Markets pressured by Omicron surge
- Equity markets have paused in the seasonally strong month of December, with the S&P 500® Index losing 2% last week. The “wall of worry” for markets currently consists of incremental Fed hawkishness (accelerated taper and higher rates), surging Omicron cases, continued supply chain pressures, and the failure of the Build Back Better plan. The tone of markets has quickly shifted “risk-off” despite hitting a record high a week earlier, with deteriorating breadth (weakest since last March) and momentum indicators. Value and defensives have taken the lead from growth and momentum. Commodity prices continue to retreat while Treasuries remain the safe haven with the 10-year Treasury yield below 1.40%. Despite the pullback, the S&P 500 has still returned 24% year to date and is 2% below a record close.
- Sentiment has weakened among both retail and institutional investors. The Bank of America Global Fund Manager Survey showed cash levels rising to 5.1% from 4.4%. Participants are now a net 36% overweight cash, the highest level since May 2020, while equity exposure is at the lowest level since October 2020. Overall cash remains below average, however, given negative real rates, healthy corporate profits, and a growing economy. The most crowded trades are long technology, long Bitcoin, long ESG, short Treasuries, short China, and short emerging market currencies. The CNN Fear & Greed Index has moved close to an “extreme fear” reading despite record equity prices a week ago.
- As we head into the shortened holiday week amid surging Omicron cases, continued supply chain pressures, and the failure of the Build Back Better plan, increased volatility and thinner trading volumes could cause the market to overreact, which could be a buying opportunity in the run-up to Christmas.

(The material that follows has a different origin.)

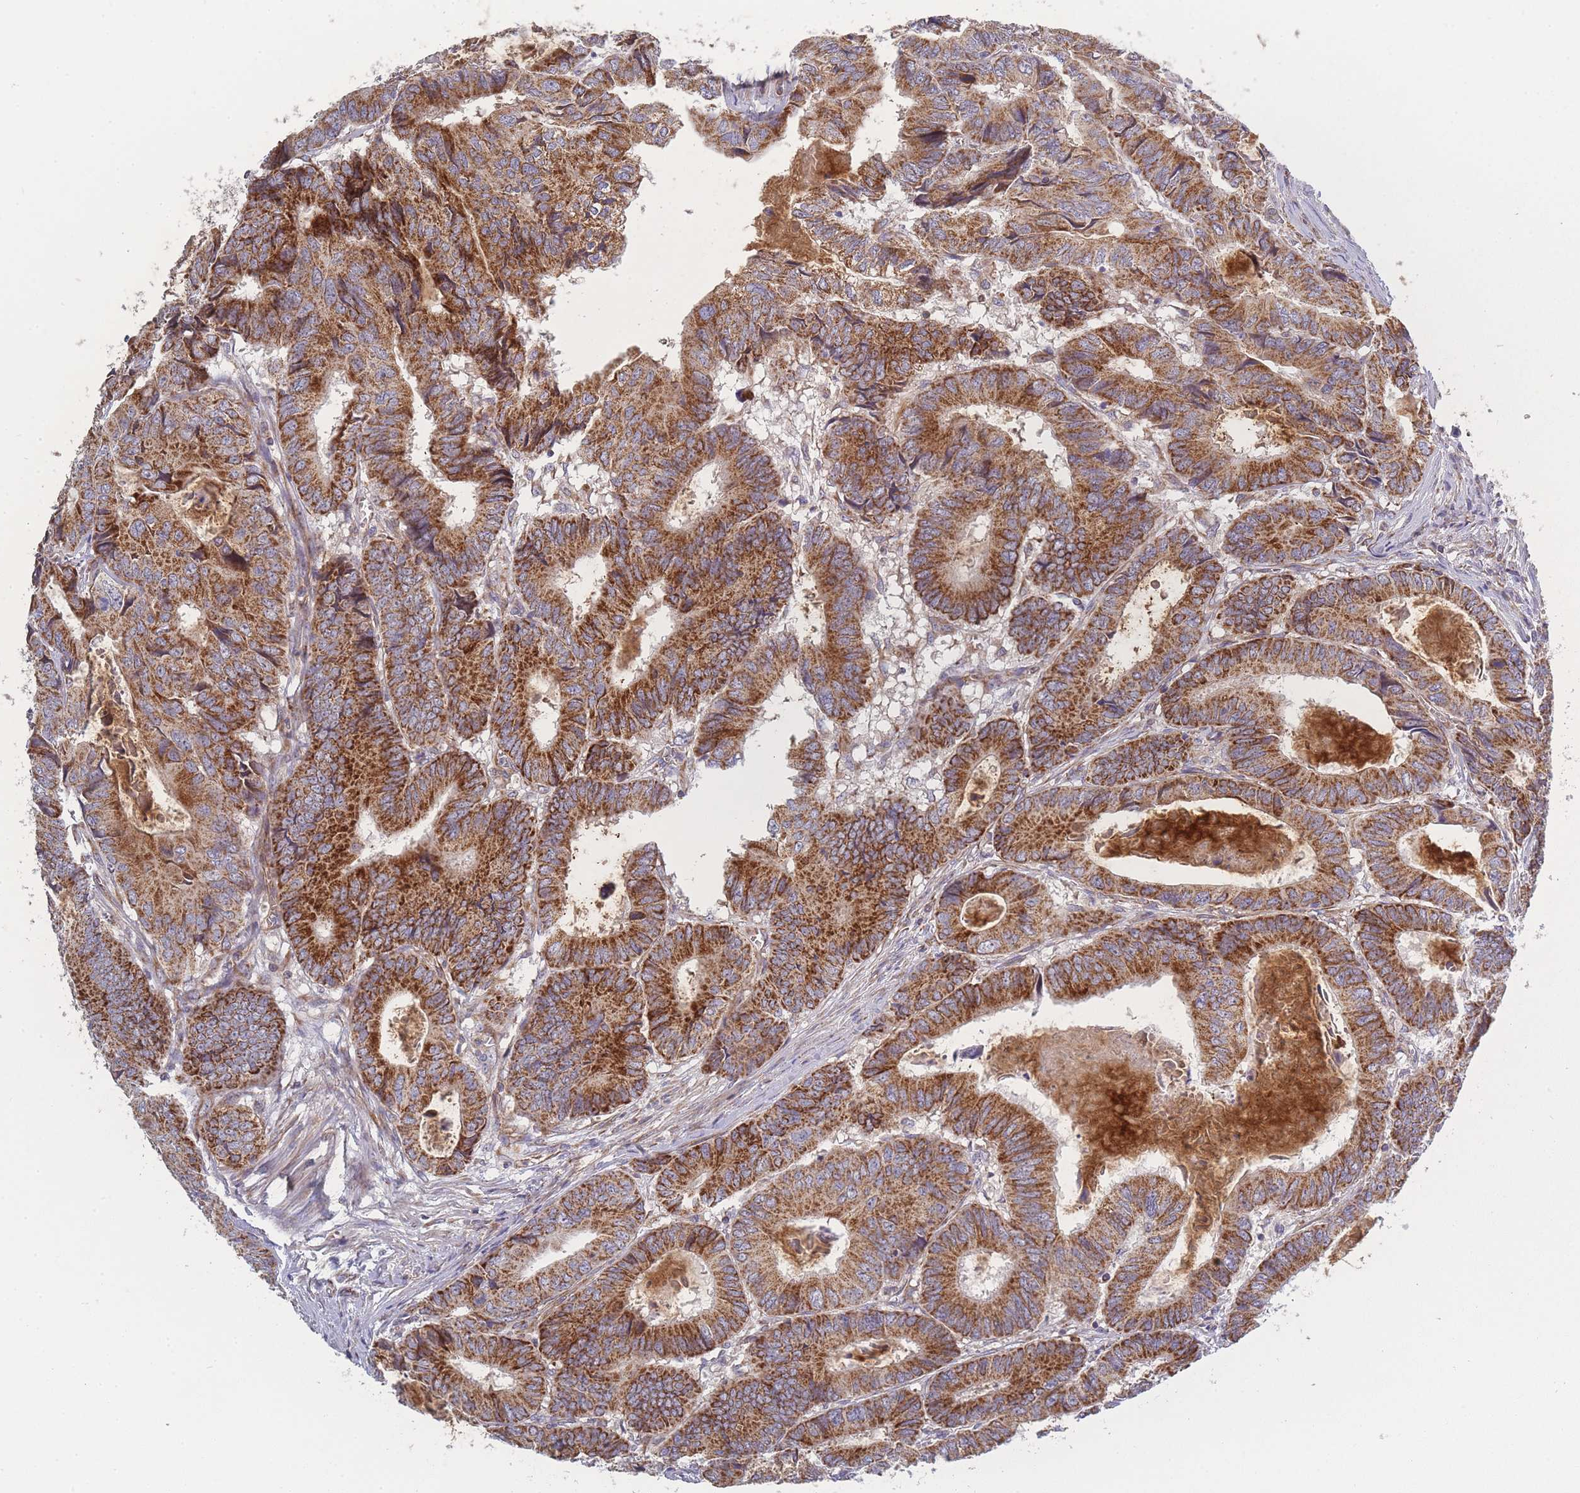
{"staining": {"intensity": "strong", "quantity": ">75%", "location": "cytoplasmic/membranous"}, "tissue": "colorectal cancer", "cell_type": "Tumor cells", "image_type": "cancer", "snomed": [{"axis": "morphology", "description": "Adenocarcinoma, NOS"}, {"axis": "topography", "description": "Colon"}], "caption": "High-power microscopy captured an IHC photomicrograph of adenocarcinoma (colorectal), revealing strong cytoplasmic/membranous staining in approximately >75% of tumor cells. (DAB = brown stain, brightfield microscopy at high magnification).", "gene": "MTRES1", "patient": {"sex": "male", "age": 85}}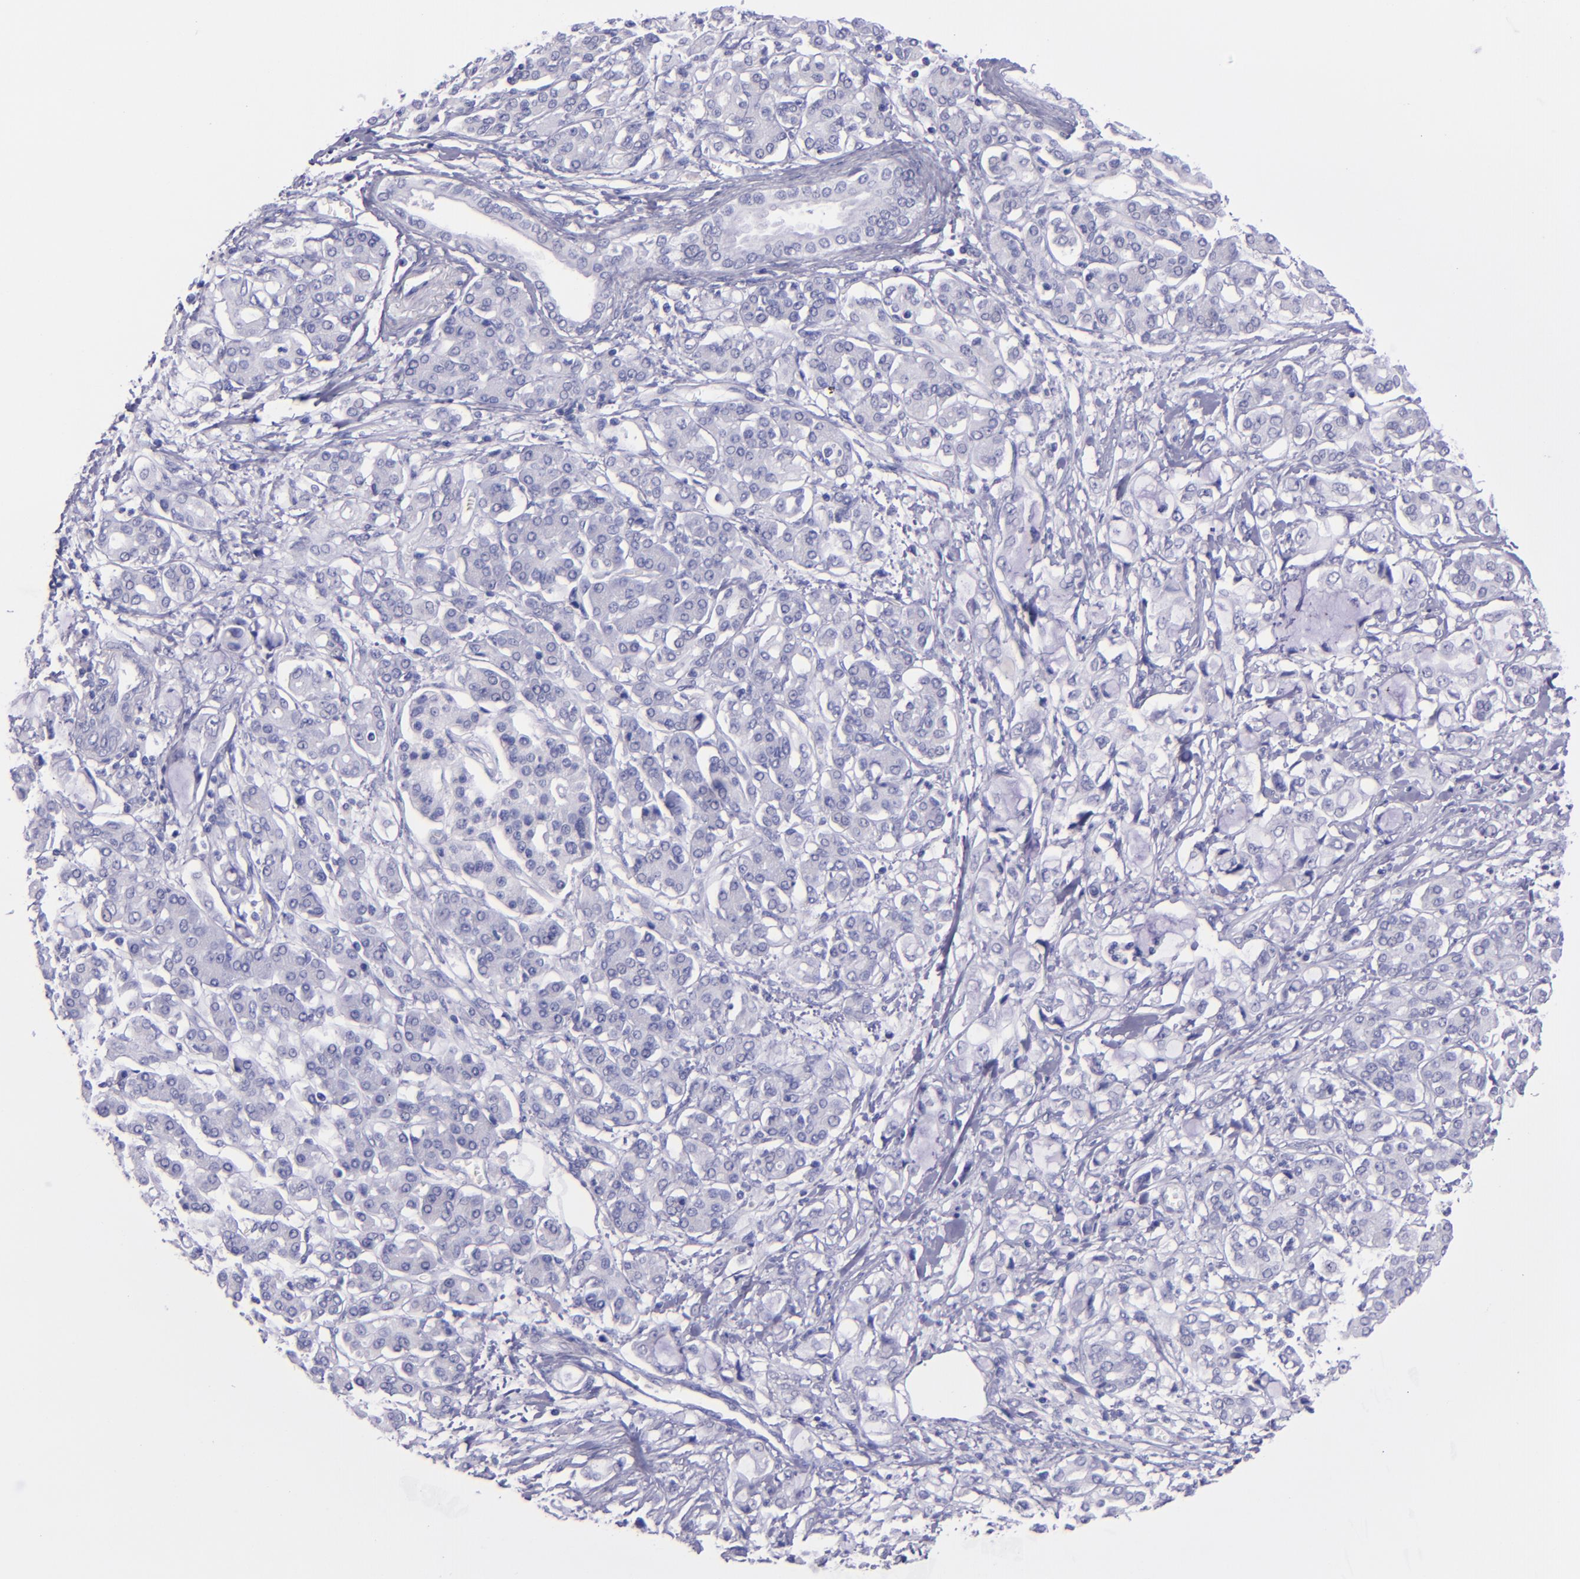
{"staining": {"intensity": "negative", "quantity": "none", "location": "none"}, "tissue": "pancreatic cancer", "cell_type": "Tumor cells", "image_type": "cancer", "snomed": [{"axis": "morphology", "description": "Adenocarcinoma, NOS"}, {"axis": "topography", "description": "Pancreas"}], "caption": "DAB immunohistochemical staining of human pancreatic adenocarcinoma demonstrates no significant expression in tumor cells.", "gene": "TNNT3", "patient": {"sex": "female", "age": 70}}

- Senator Manchin said Sunday that he cannot vote for the $1.75 trillion Build Back Better domestic spending and climate package, saying the plan would “dramatically reshape our society that leaves our country more vulnerable to threats we face,” including debt and inflation. Democrats, however, still see a chance of reworking the bill to meet Manchin’s needs and get a plan passed early next year. Without a BBB plan, the odds of substantial tax changes have faded, including a 15% minimum tax for corporations, a tax on buybacks, and a surcharge tax above $10 million in income. Given the timing of taxes and spending package, the plan would have been a drag on S&P 500 earnings by roughly 3-5% in 2022.
- The Omicron variant has brought cases in the U.S. to the highest level in four months, with a record number of cases in New York despite having the second-highest vaccination rate of any state. The White House continues to contend that lockdowns are unlikely, and that the booster shots work, an increasing number of countries in Europe have reinstated lockdowns. Goldman Sachs has already cut the outlook for 2022 global GDP growth on the outbreak.
- Global central banks have shifted their reaction to COVID, with a greater focus on stemming inflationary pressure than boosting demand. The Fed unsurprisingly accelerated the pace of tapering following the FOMC meeting this week, with asset purchases now expected to conclude in March versus the previous expectation of June. They removed the word “transitory” when discussing inflation and acknowledged challenges in the labor force participation rate. “Supply and demand imbalances related to the pandemic and the reopening of the economy have continued to contribute to elevated levels of inflation,” the statement said. The “dot plot” shifted materially, with three rate hikes now baked in for 2022, compared with the previous expectation that there would either be none or one. The Fed futures curve went from forecasting a much more aggressive tightening path to a less aggressive. The dot plot sees the fed funds rate at 1.6% and 2.1% by the end of 2023 and 2024, while the curve sees 1.5% on both dates.
What to Watch
- Volatility will likely be elevated this week as volume and participation is affected by the Christmas holiday. Notable economic data include revised third quarter GDP, consumer confidence and existing home sales on Wednesday, and durable goods, PCE deflator, consumer sentiment and new home sales on Thursday. The market will be closed on Friday in observation of Christmas.